**Instrução:**
Reescreva as linhas de todos os itens abaixo como uma lista numerada e omita as linhas em branco. Deixe as imagens de fora da resposta.

___

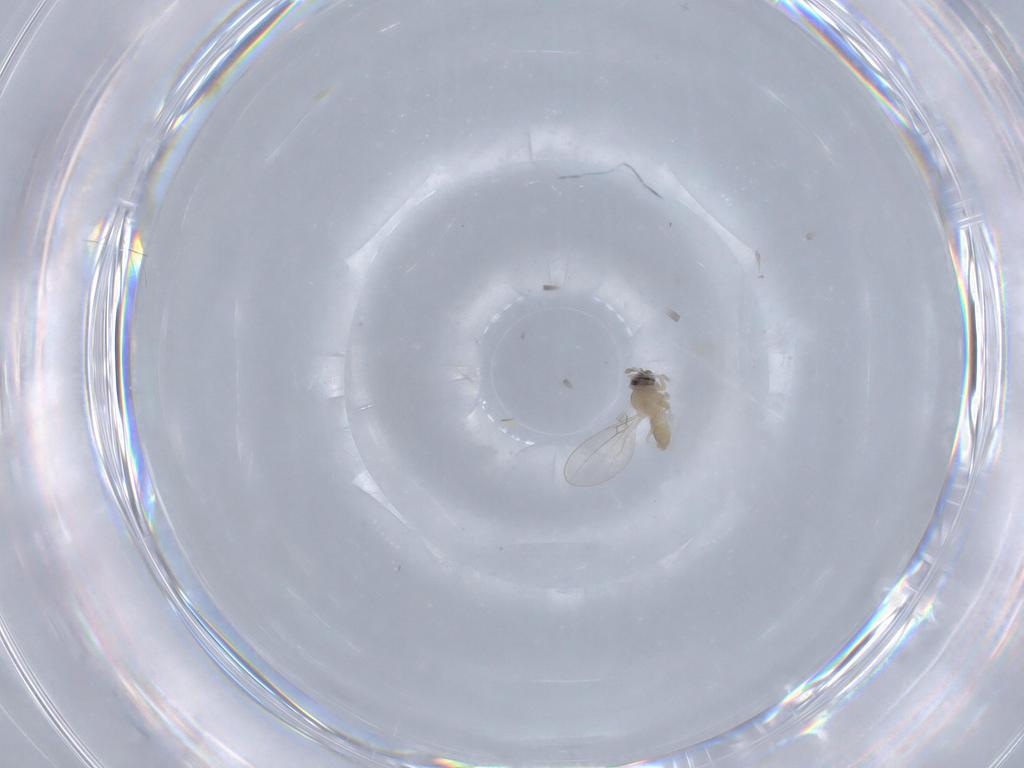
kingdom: Animalia
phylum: Arthropoda
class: Insecta
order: Diptera
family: Cecidomyiidae
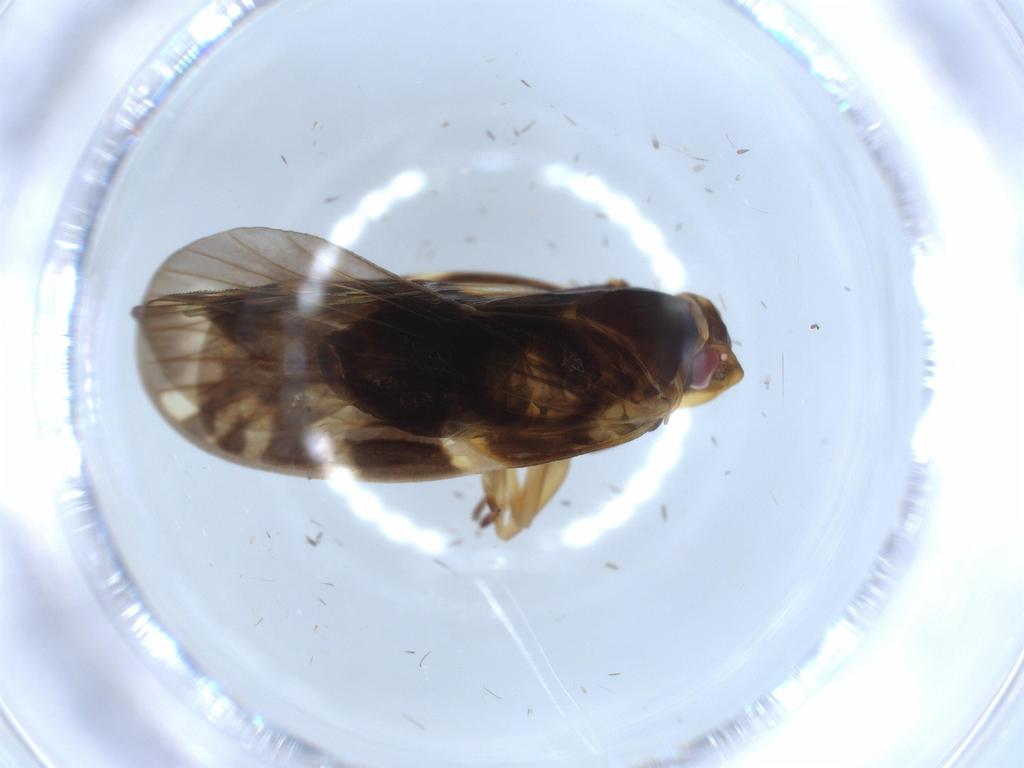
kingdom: Animalia
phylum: Arthropoda
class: Insecta
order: Hemiptera
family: Cixiidae
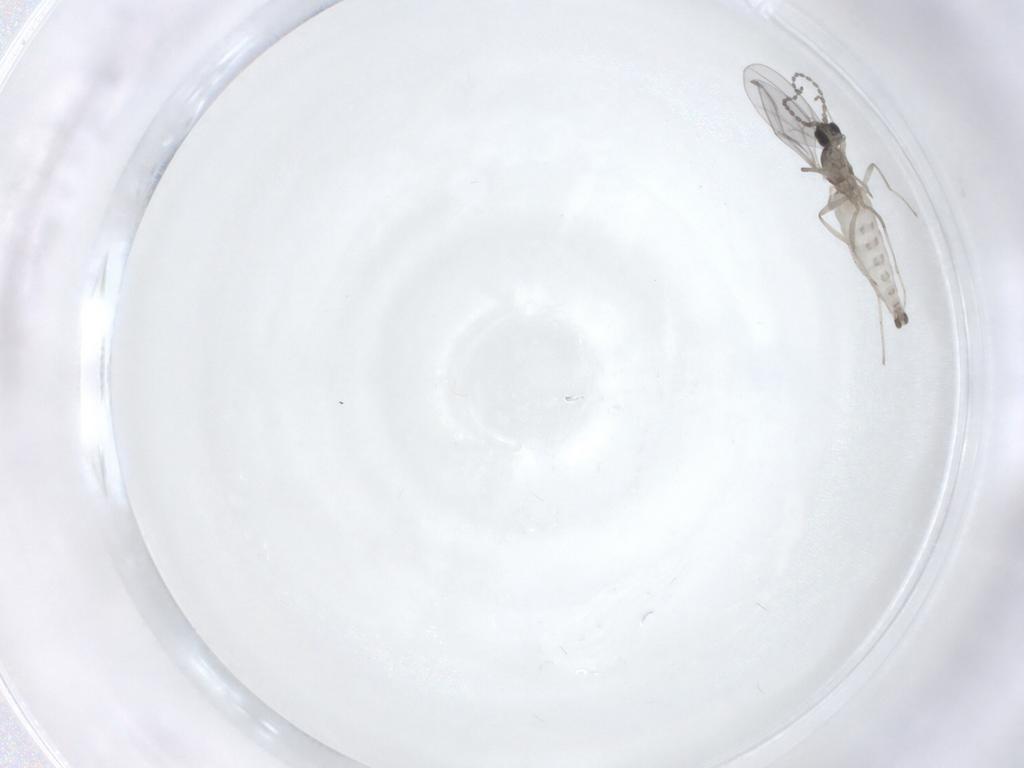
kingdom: Animalia
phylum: Arthropoda
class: Insecta
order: Diptera
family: Cecidomyiidae
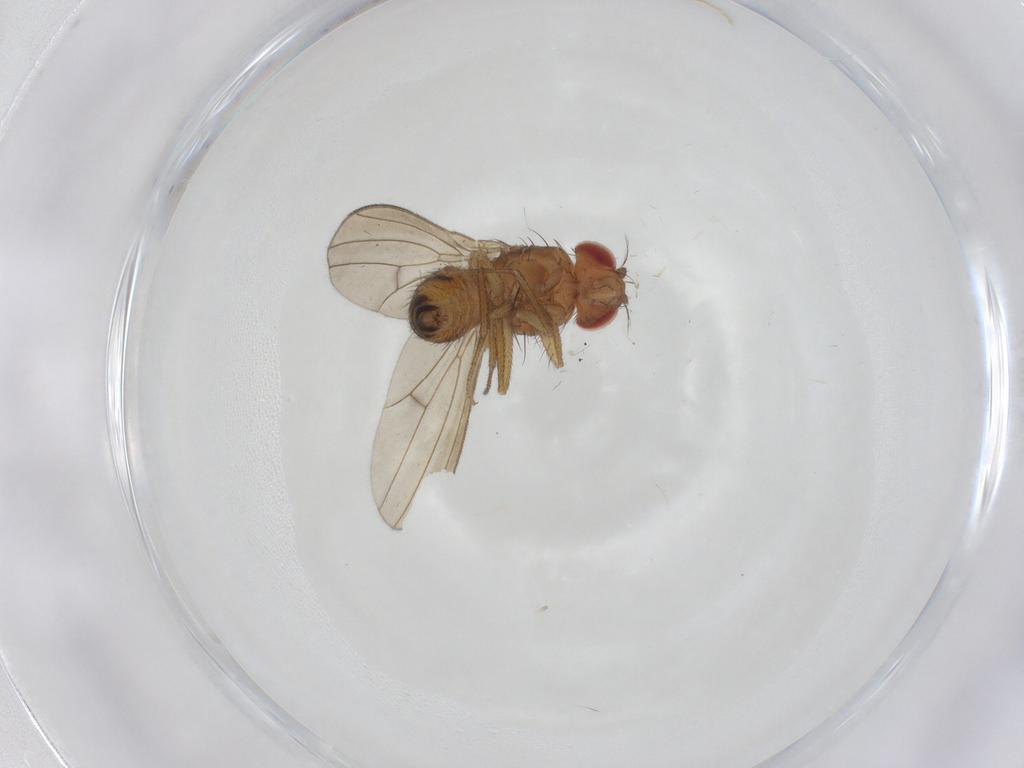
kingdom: Animalia
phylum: Arthropoda
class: Insecta
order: Diptera
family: Drosophilidae
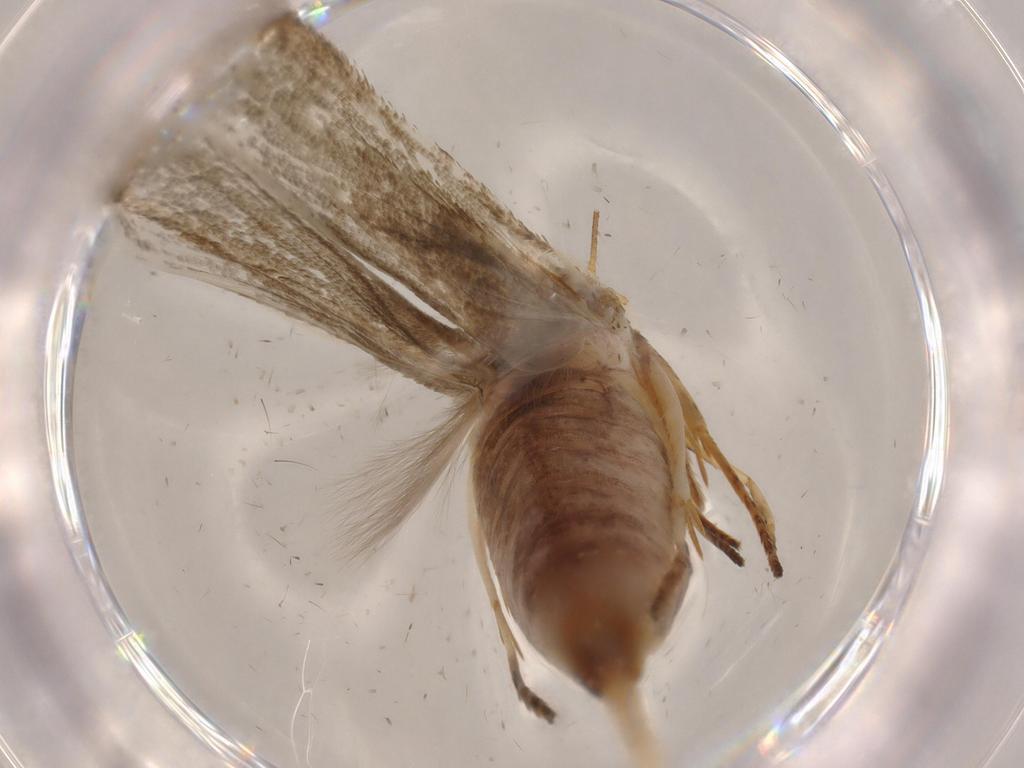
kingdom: Animalia
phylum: Arthropoda
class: Insecta
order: Lepidoptera
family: Blastobasidae
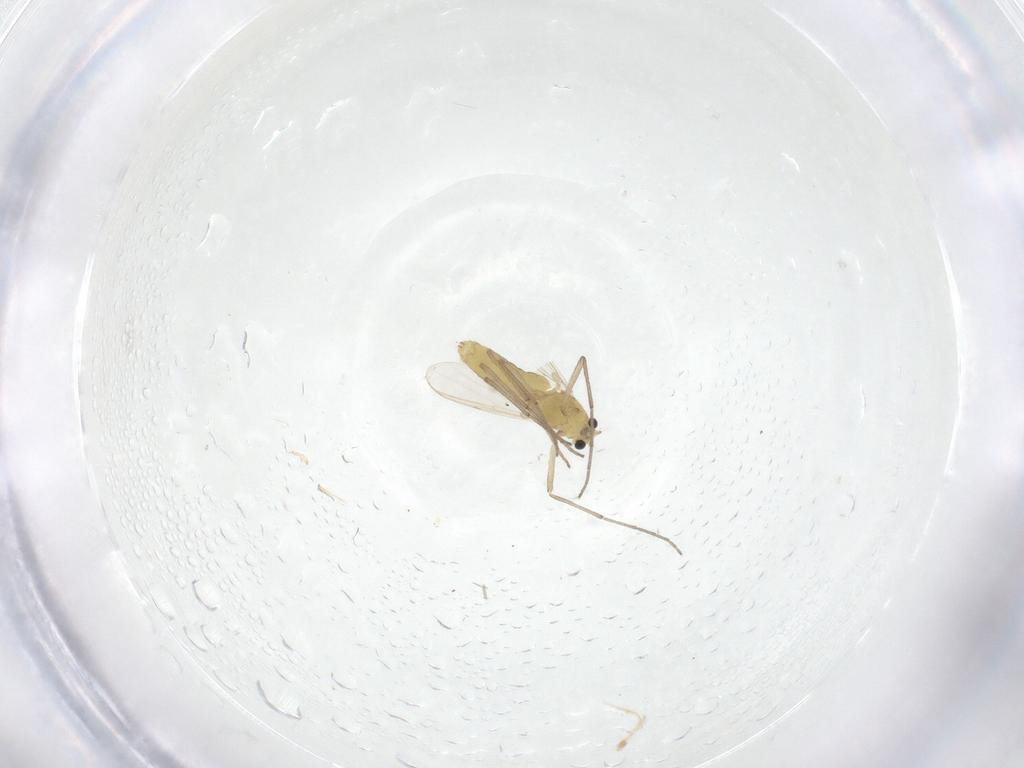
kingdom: Animalia
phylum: Arthropoda
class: Insecta
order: Diptera
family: Chironomidae
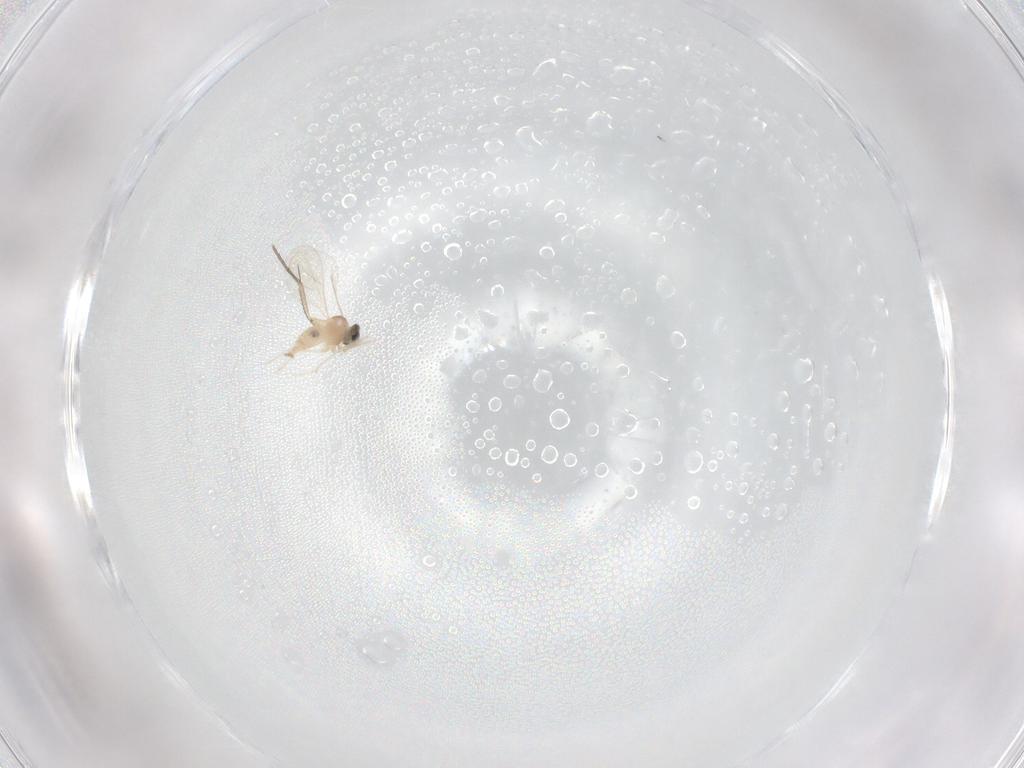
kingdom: Animalia
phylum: Arthropoda
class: Insecta
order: Diptera
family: Cecidomyiidae
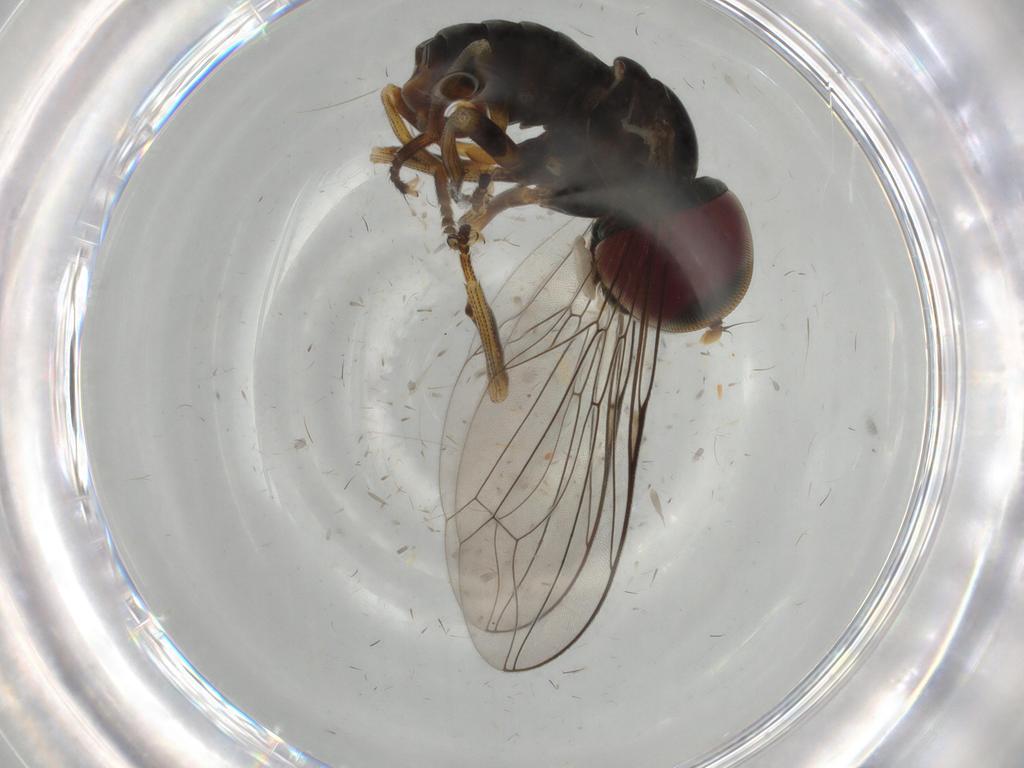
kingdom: Animalia
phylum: Arthropoda
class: Insecta
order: Diptera
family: Pipunculidae
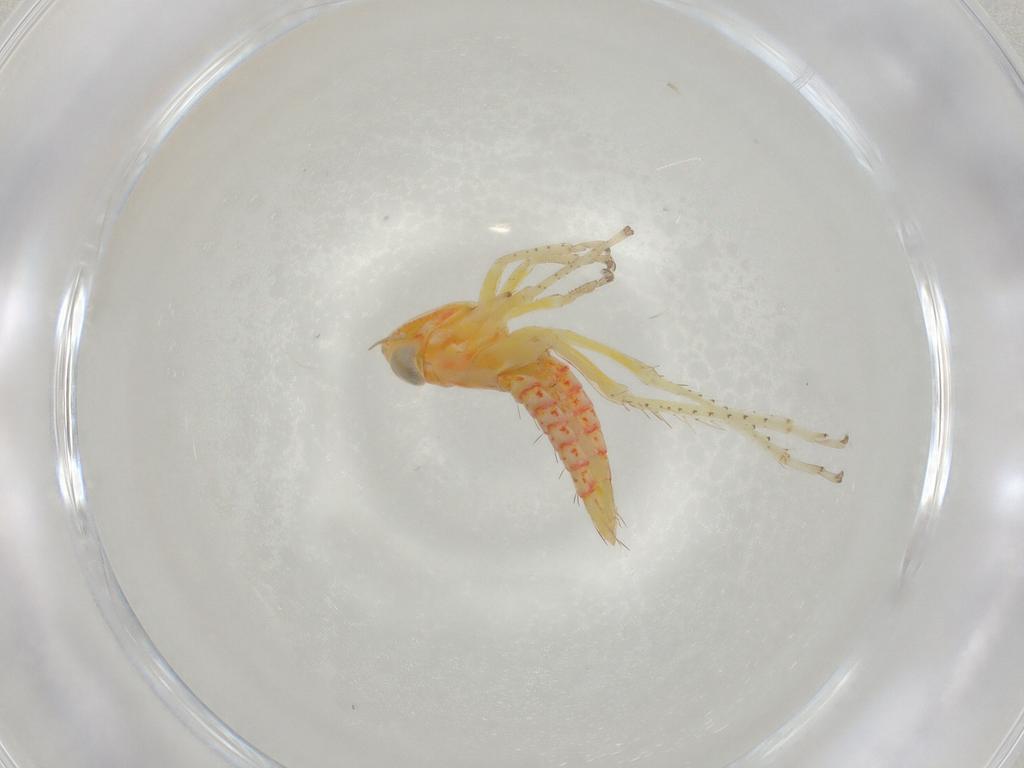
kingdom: Animalia
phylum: Arthropoda
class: Insecta
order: Hemiptera
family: Cicadellidae
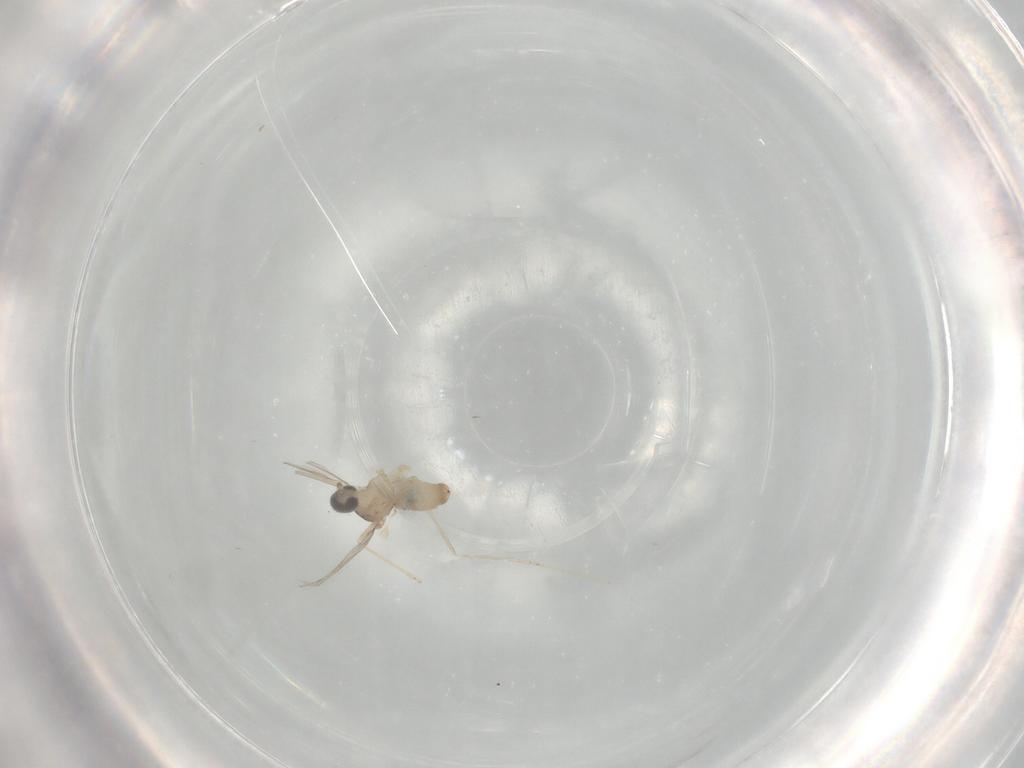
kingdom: Animalia
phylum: Arthropoda
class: Insecta
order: Diptera
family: Cecidomyiidae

___

**Resposta:**
1. kingdom: Animalia
2. phylum: Arthropoda
3. class: Insecta
4. order: Diptera
5. family: Cecidomyiidae
6. kingdom: Animalia
7. phylum: Arthropoda
8. class: Insecta
9. order: Hemiptera
10. family: Cixiidae
11. kingdom: Animalia
12. phylum: Arthropoda
13. class: Insecta
14. order: Diptera
15. family: Cecidomyiidae
16. kingdom: Animalia
17. phylum: Arthropoda
18. class: Insecta
19. order: Diptera
20. family: Drosophilidae
21. kingdom: Animalia
22. phylum: Arthropoda
23. class: Insecta
24. order: Lepidoptera
25. family: Blastobasidae
26. kingdom: Animalia
27. phylum: Arthropoda
28. class: Insecta
29. order: Diptera
30. family: Chironomidae
31. kingdom: Animalia
32. phylum: Arthropoda
33. class: Insecta
34. order: Diptera
35. family: Cecidomyiidae
36. kingdom: Animalia
37. phylum: Arthropoda
38. class: Insecta
39. order: Diptera
40. family: Pipunculidae
41. kingdom: Animalia
42. phylum: Arthropoda
43. class: Insecta
44. order: Hemiptera
45. family: Cicadellidae
46. kingdom: Animalia
47. phylum: Arthropoda
48. class: Insecta
49. order: Diptera
50. family: Cecidomyiidae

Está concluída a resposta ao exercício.